**EXERCISE AIM:**
Reproduce every record below exactly as written, leaving out any pictures.

________________

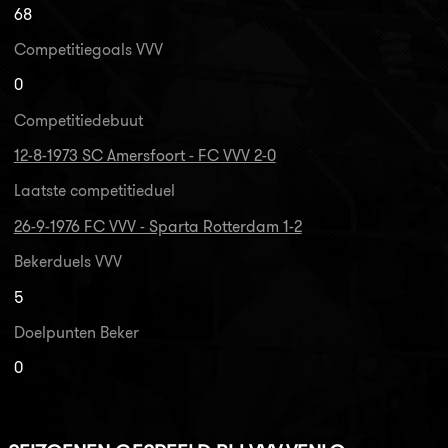
68
Competitiegoals VVV
0
Competitiedebuut
12-8-1973 SC Amersfoort - FC VVV 2-0
Laatste competitieduel
26-9-1976 FC VVV - Sparta Rotterdam 1-2
Bekerduels VVV
5
Doelpunten Beker
0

________________

**PROBLEM SOLUTION:**
68
Competitiegoals VVV
0
Competitiedebuut
12-8-1973 SC Amersfoort - FC VVV 2-0
Laatste competitieduel
26-9-1976 FC VVV - Sparta Rotterdam 1-2
Bekerduels VVV
5
Doelpunten Beker
0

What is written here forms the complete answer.